There was a time when what you found in a box of Cracker Jacks was important. It was like the local news when the other kids found out. You had to show it off, talk it up, and if it was something we had never seen before, there might even be a trade. I got a fake tattoo of a dragon and I remember one of the older boys helped me put it on my arm. I was dangerous. I was special. I could feel the power radiating from my body and it’s amazing I didn’t burst into flames.
No one cared if they were sprayed with a hose or got dirty or was hit in the head with something that was thrown. We bled each day. We jumped out of trees, landed on nails, fell on top of broken boards and we let the dogs lick our wounds. There was no time for being doctored on any other way and to go to the parents with an injury was to risk being blamed for it. No one ever died, no one was ever maimed, and there wasn’t a damn soul that ever lost an eye from a pointy stick.
The first pubic hair I ever saw in my life was from a nineteen year old girl who was hanging out of her swimsuit. A few stray hairs had escaped her attention but as she stood in line at the board I stared at her and something inside of me stirred. I was only ten or eleven but there was something about that part of her body that drew my attention like shade draws a dog. I got in line behind her the next time, and the time after that, and then my buddies began to notice that I was staring. We whispered and pushed one another and tried not to giggle. Suddenly everyone knew. It wasn’t long before she caught on and realized something was amiss. The lifeguard made us all sit on the side of the pool for fifteen minutes and we sat in silence; we were muted by the experience.
I didn’t realize that one day I would be eleven years older than a nineteen year old and I would talk her into drinking with me. Very nearly, almost, I told her the story of how a woman her age once enraptured me with a slip of a bathing suit and how the age nineteen meant something to me.

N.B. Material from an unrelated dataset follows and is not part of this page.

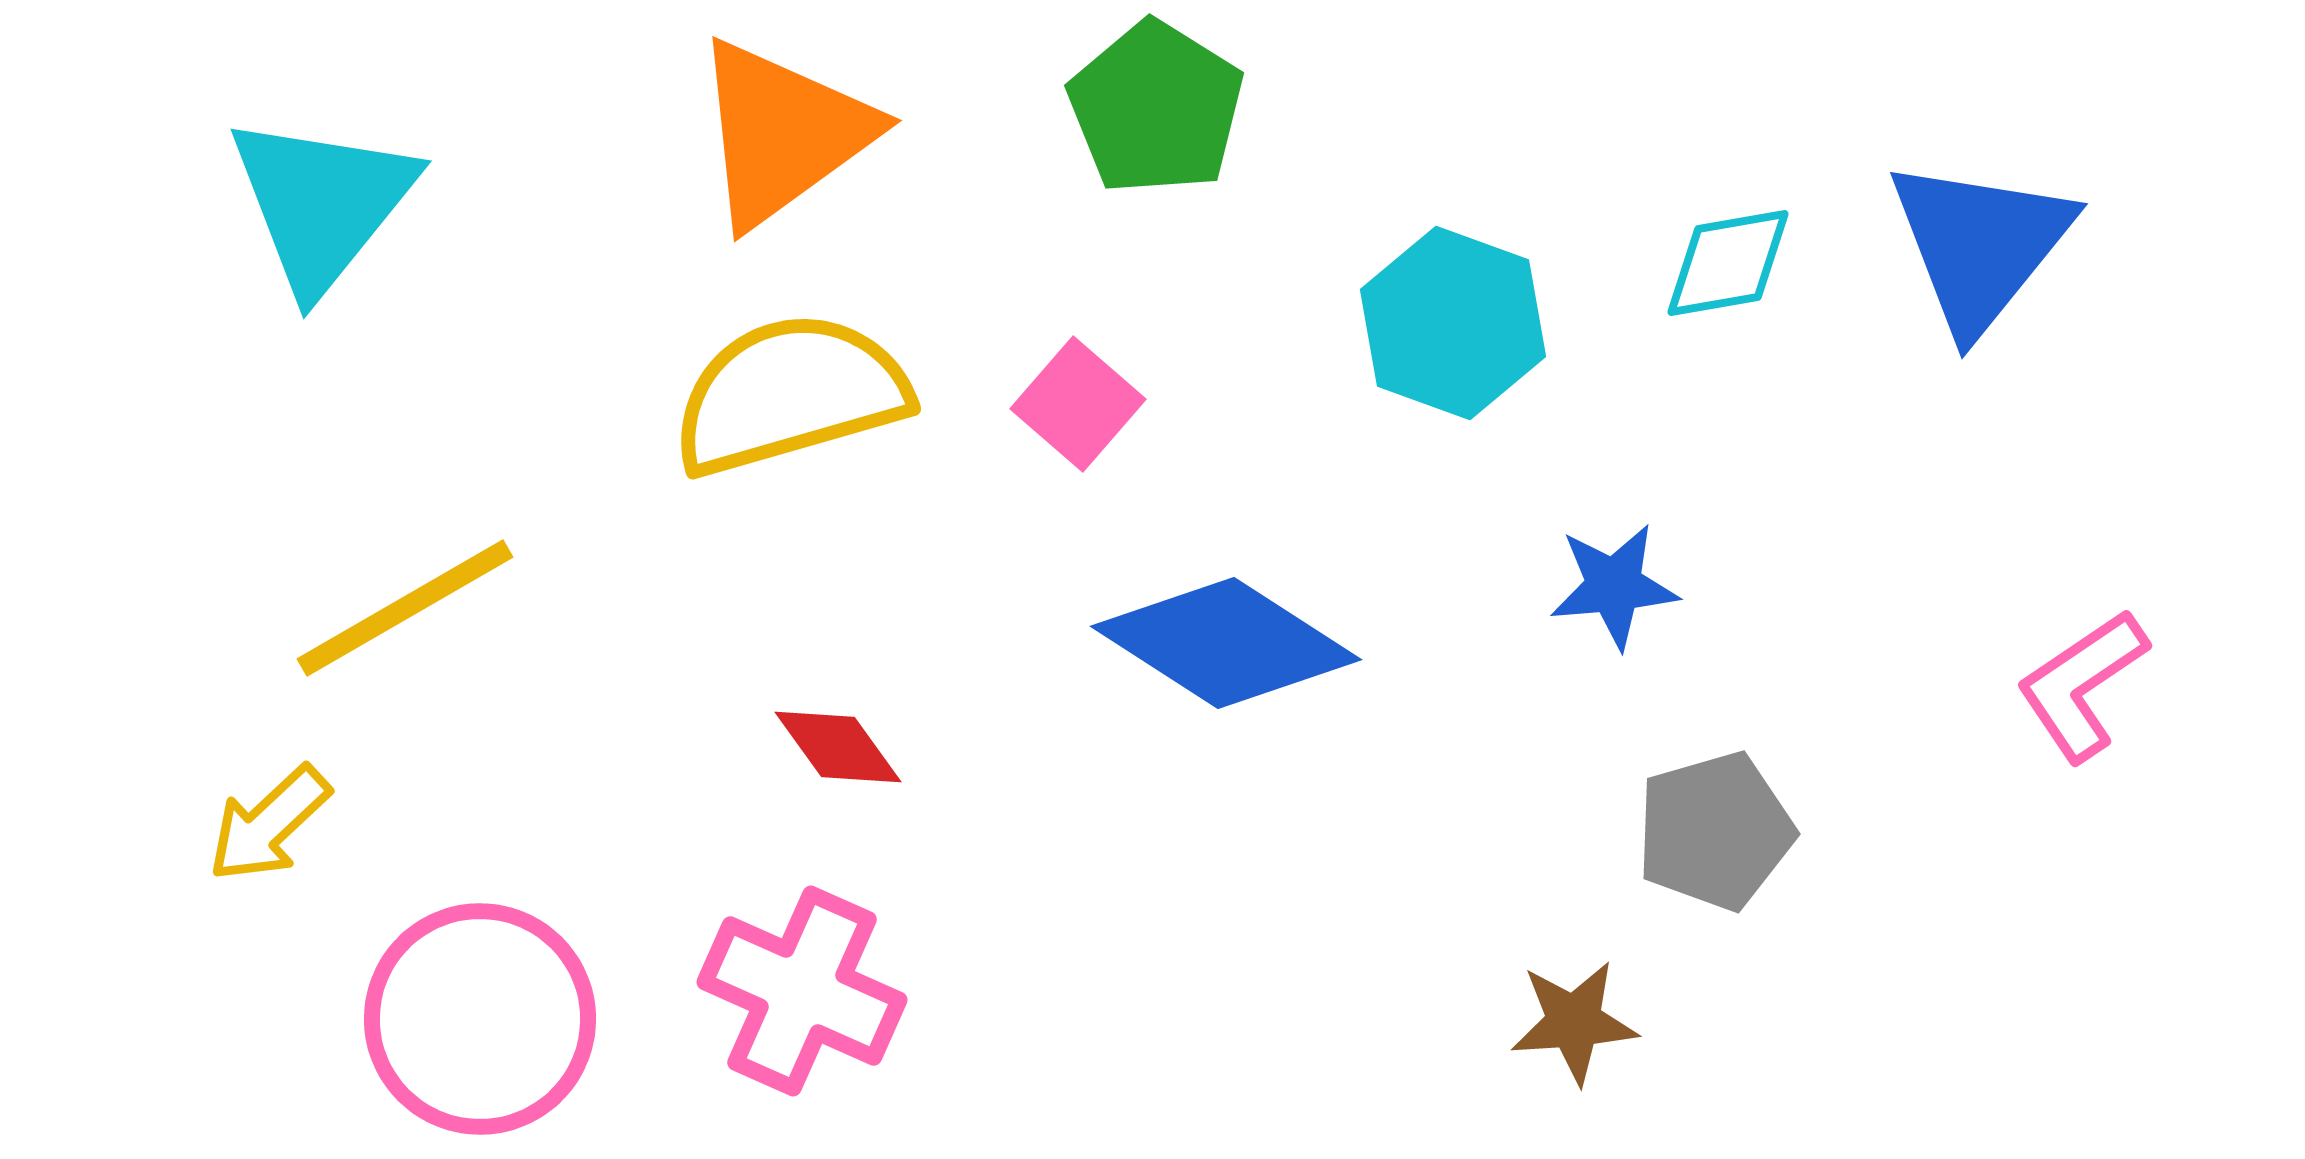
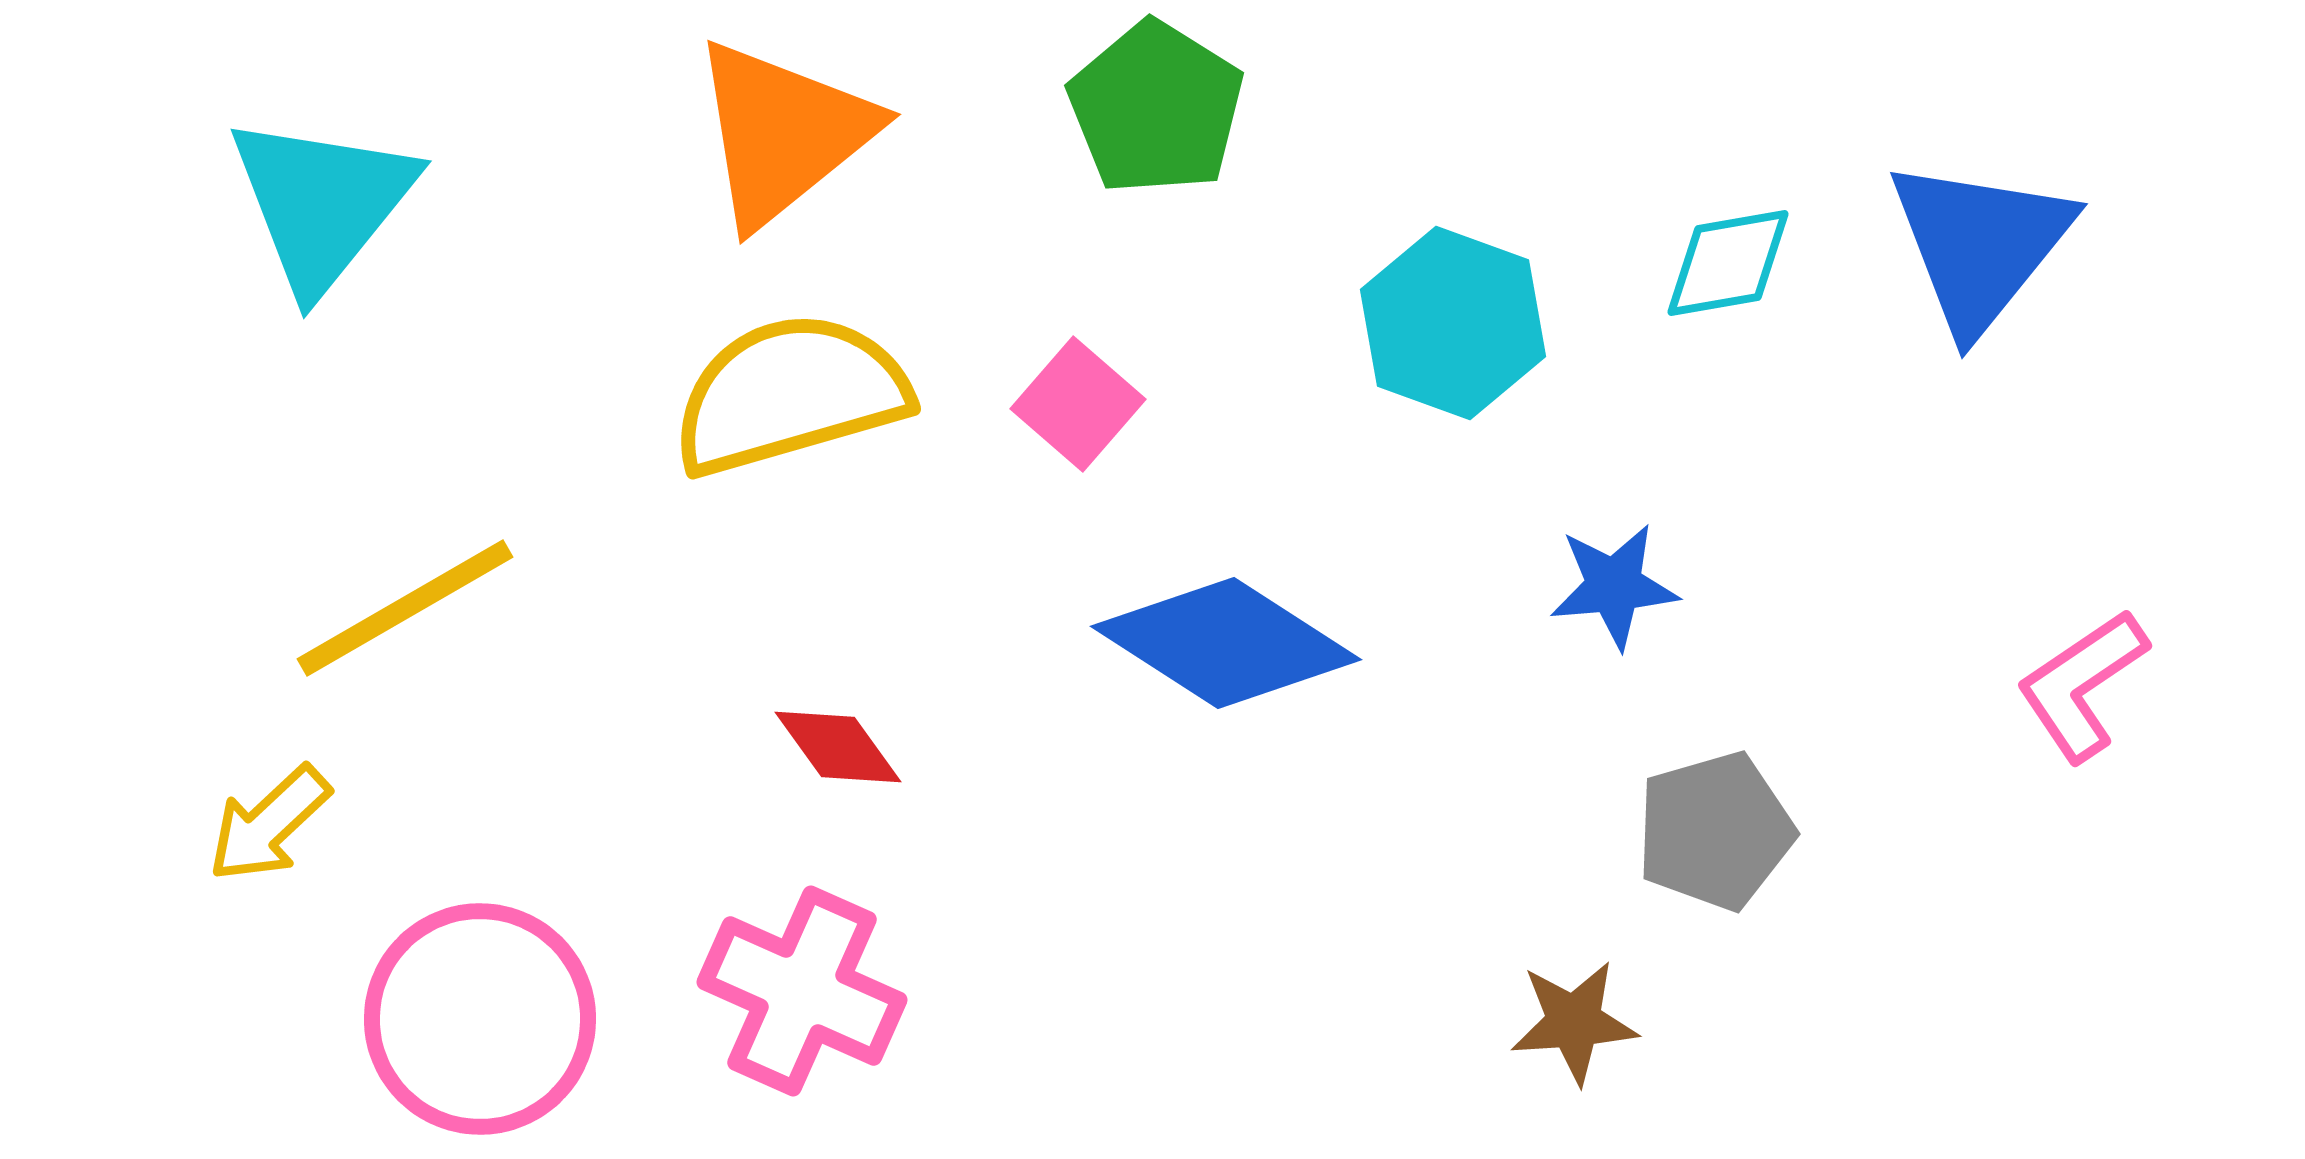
orange triangle: rotated 3 degrees counterclockwise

But I wasn’t sure, there was another beer, maybe two, before there were signs that she had joined me in more than drinking, and the verbal intercourse we refer to as flirting got very serious at the wake of a twelve pack. The story seemed trite at the end of the night.
Later, the thought occurred to me that the woman from my past might have taken an older man as a lover. It occurred to me the woman next to me had shocked and shaken someone much younger. It occurred to me that we’re all lined up in front of the diving board, awaiting our turn to fly through the air before we land in the water, and then come up gasping for air, flailing, and wanting to do it all over again.